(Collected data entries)
▼
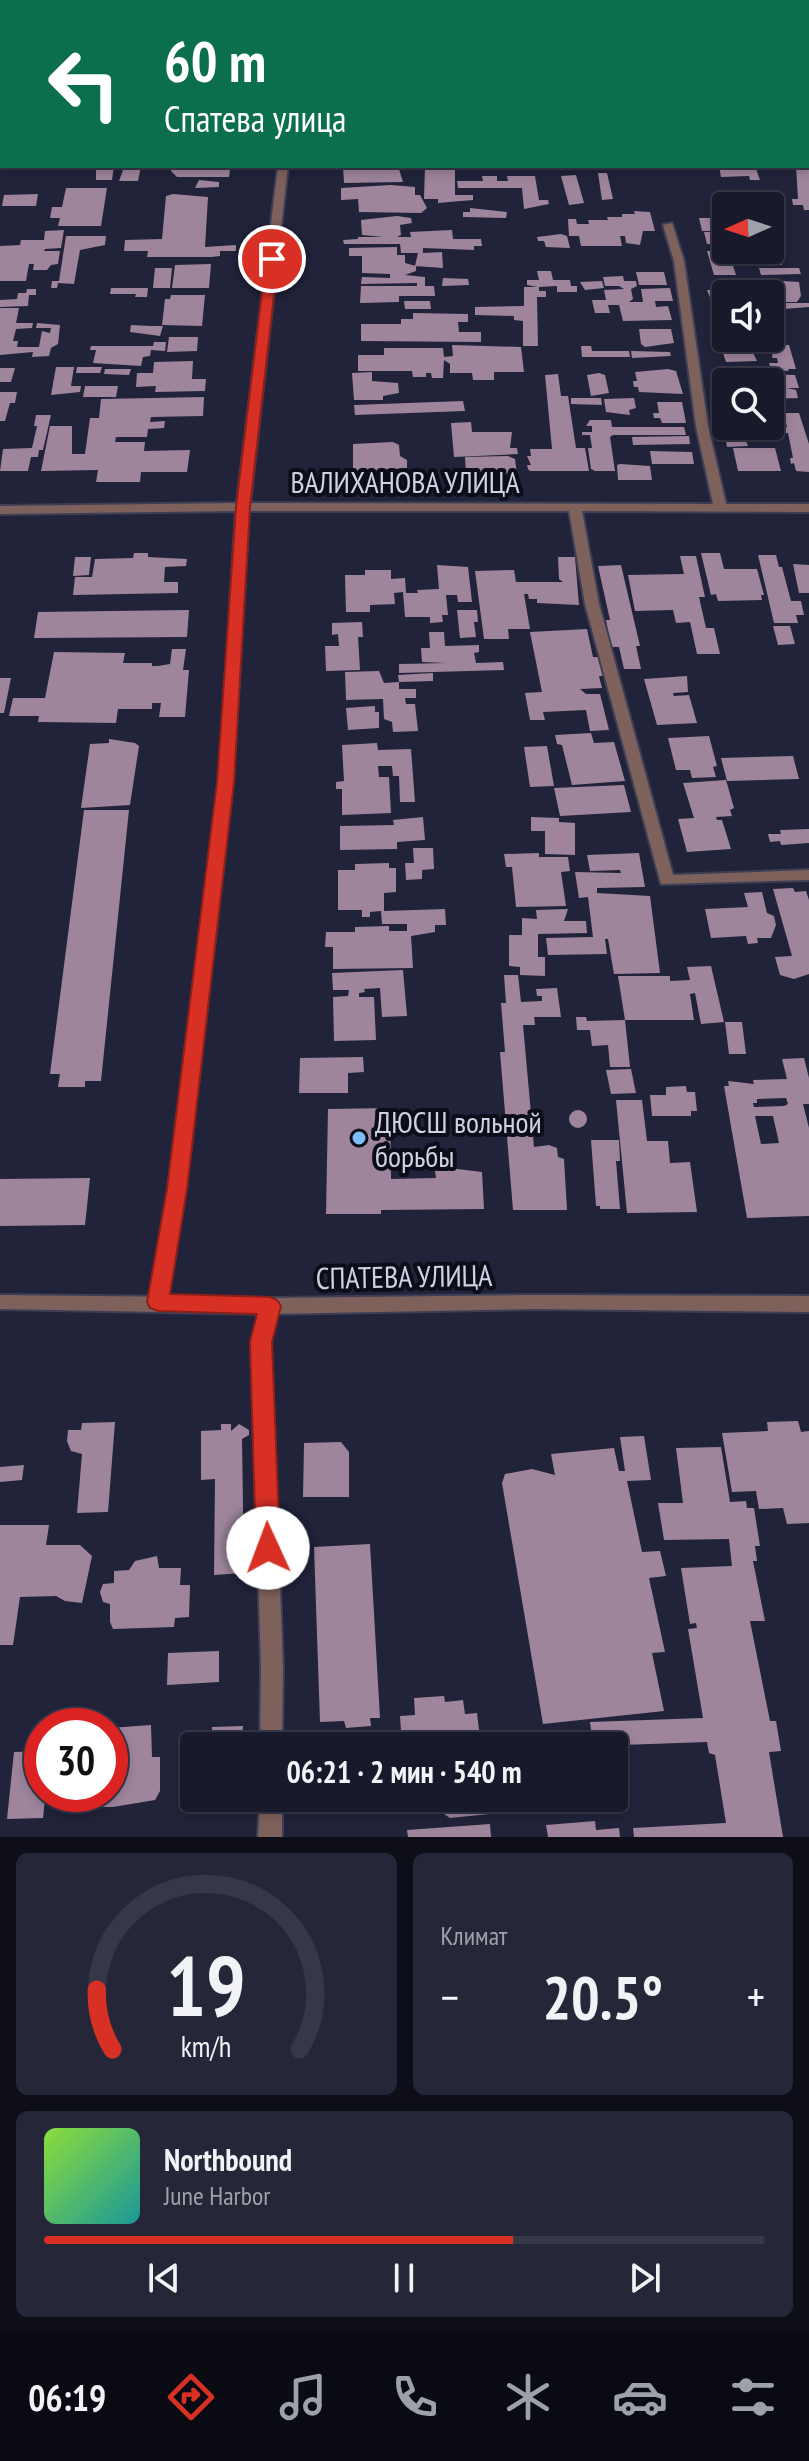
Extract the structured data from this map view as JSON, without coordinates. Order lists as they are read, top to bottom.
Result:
{
  "streets": {
    "street": ["ВАЛИХАНОВА УЛИЦА", "СПАТЕВА УЛИЦА"]
  },
  "places": ["ДЮСШ вольной борьбы"],
  "north": "left",
  "page": {
    "turn": ["60 m", "Спатева улица"],
    "limit": "30",
    "trip": "06:21 · 2 мин · 540 m",
    "tile": "Климат",
    "heat": ["−", "20.5°", "+"],
    "song": ["Northbound", "June Harbor"],
    "tabs": "06:19",
    "gauge": ["19", "km/h"]
  }
}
▲
> _Work instructions_:
An exact copy of the records above is required, leaving out the pictures.

> _Final answer_:
Extract the structured data from this map view as JSON, without coordinates. Order lists as they are read, top to bottom.
Result:
{
  "streets": {
    "street": ["ВАЛИХАНОВА УЛИЦА", "СПАТЕВА УЛИЦА"]
  },
  "places": ["ДЮСШ вольной борьбы"],
  "north": "left",
  "page": {
    "turn": ["60 m", "Спатева улица"],
    "limit": "30",
    "trip": "06:21 · 2 мин · 540 m",
    "tile": "Климат",
    "heat": ["−", "20.5°", "+"],
    "song": ["Northbound", "June Harbor"],
    "tabs": "06:19",
    "gauge": ["19", "km/h"]
  }
}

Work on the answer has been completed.